Monday, 20 September 2010

Jeff Jarvis to head US university's $10 million entrepreneurial journalism centre in New York


It was announced today that two $3 million grants have been awarded to the City University of New York Graduate School of Journalism to help it establish a programme in entrepreneurial journalism with the creation of the Tow-Knight Center for Entrepreneurial Journalism and the first M.A. degree in entrepreneurial journalism.

The centre will be headed by Jeff Jarvis, author of What Would Google Do? and a contributor to the Guardian, who already teaches a course in entrepreneurial journalism and has done Knight-supported research on new business models for news. The $10 million Tow-Knight Center will receive $3 million in funding from The Tow Foundation and $3 million from the John S. and James L. Knight Foundation, supplemented by additional foundation grants and in-kind contributions of staff and technology from the CUNY J-School.

Executive director Emily Tow Jackson said The Tow Foundation had become “concerned about the fate of print journalism in the digital age and the impact of its decline on the health of our democracy.”

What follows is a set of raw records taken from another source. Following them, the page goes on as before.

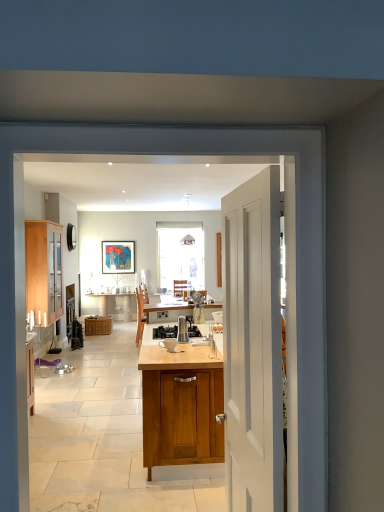
Question: Should I look upward or downward to see woven brown picnic basket at center?

Choices:
 (A) down
 (B) up

Answer: (A)

Question: From the image's perspective, is stainless steel gas stove at center beneath metallic pendant light at upper center?

Choices:
 (A) no
 (B) yes

Answer: (B)

Question: Considering the relative sizes of stainless steel gas stove at center and metallic pendant light at upper center in the image provided, is stainless steel gas stove at center thinner than metallic pendant light at upper center?

Choices:
 (A) yes
 (B) no

Answer: (B)

Question: Could you tell me if stainless steel gas stove at center is turned towards metallic pendant light at upper center?

Choices:
 (A) no
 (B) yes

Answer: (A)

Question: Considering the relative sizes of stainless steel gas stove at center and metallic pendant light at upper center in the image provided, is stainless steel gas stove at center bigger than metallic pendant light at upper center?

Choices:
 (A) no
 (B) yes

Answer: (A)

Question: Does stainless steel gas stove at center come in front of metallic pendant light at upper center?

Choices:
 (A) yes
 (B) no

Answer: (A)

Question: Can you confirm if stainless steel gas stove at center is taller than metallic pendant light at upper center?

Choices:
 (A) no
 (B) yes

Answer: (A)

Question: Is wooden cabinet at center at the right side of metallic pendant light at upper center?

Choices:
 (A) no
 (B) yes

Answer: (A)

Question: From a real-world perspective, does wooden cabinet at center stand above metallic pendant light at upper center?

Choices:
 (A) yes
 (B) no

Answer: (B)

Question: Considering the relative sizes of wooden cabinet at center and metallic pendant light at upper center in the image provided, is wooden cabinet at center thinner than metallic pendant light at upper center?

Choices:
 (A) no
 (B) yes

Answer: (B)

Question: From the image's perspective, is wooden cabinet at center beneath metallic pendant light at upper center?

Choices:
 (A) yes
 (B) no

Answer: (A)

Question: From a real-world perspective, is wooden cabinet at center under metallic pendant light at upper center?

Choices:
 (A) no
 (B) yes

Answer: (B)

Question: Is wooden cabinet at center taller than metallic pendant light at upper center?

Choices:
 (A) yes
 (B) no

Answer: (A)

Question: Is wooden cabinet at center located outside light wood/glass cabinet at left?

Choices:
 (A) no
 (B) yes

Answer: (B)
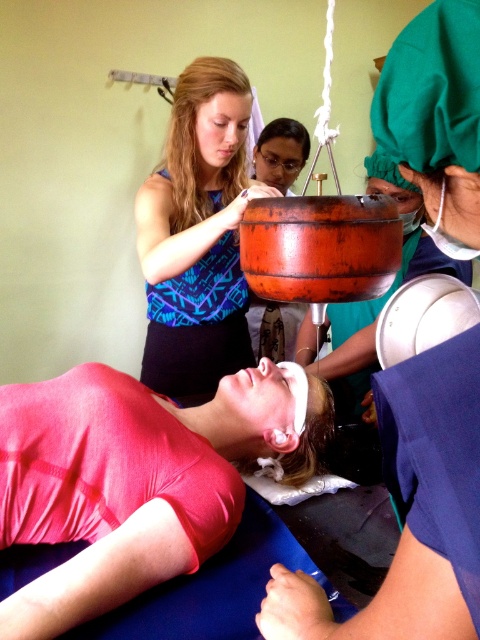
Which is more to the left, blue patterned tank top at upper center or rustic wooden pot at center?

blue patterned tank top at upper center is more to the left.

Is blue patterned tank top at upper center bigger than rustic wooden pot at center?

Correct, blue patterned tank top at upper center is larger in size than rustic wooden pot at center.

Which is behind, point (180, 102) or point (288, 317)?

Point (288, 317)

Locate an element on the screen. blue patterned tank top at upper center is located at coordinates (197, 234).

Locate an element on the screen. pink fabric at lower left is located at coordinates (137, 477).

This screenshot has height=640, width=480. Describe the element at coordinates (137, 477) in the screenshot. I see `pink fabric at lower left` at that location.

You are a GUI agent. You are given a task and a screenshot of the screen. Output one action in this format:
    pyautogui.click(x=<x>, y=<y>)
    Task: Click on the pink fabric at lower left
    This screenshot has width=480, height=640.
    Given the screenshot: What is the action you would take?
    pyautogui.click(x=137, y=477)

Does matte orange basin at center have a smaller size compared to blue patterned tank top at upper center?

Indeed, matte orange basin at center has a smaller size compared to blue patterned tank top at upper center.

Is matte orange basin at center positioned in front of blue patterned tank top at upper center?

Yes.

Does point (439, 634) come in front of point (201, 234)?

Yes, it is in front of point (201, 234).

At what (x,y) coordinates should I click in order to perform the action: click on matte orange basin at center. Please return your answer as a coordinate pair (x, y). Looking at the image, I should click on (410, 516).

The Center, which opens in October, aims to create a sustainable future for quality journalism in three ways:
• Education of students and mid-career journalists in innovation and business management;
• Research into relevant topics, such as new business models for news;
• Development of new journalistic enterprises.

The Master of Arts degree in entrepreneurial journalism will be a two-year programme for students, adding business training and research to the School’s existing three-semester M.A. degree in Journalism. Students will be trained to launch their own enterprises or work within traditional media companies.

Courses for the new M.A. degree are expected to teach business and management skills, the new dynamics of news and media economics, and technology and project management, with apprenticeships at New York startups.

“We are optimists about the future of journalism,” Jarvis said. “We tell our students they will build that future. To help them do that, we realized we have to give them the ability to create and run new products and new companies. We must train not just journalists but entrepreneurial journalists.”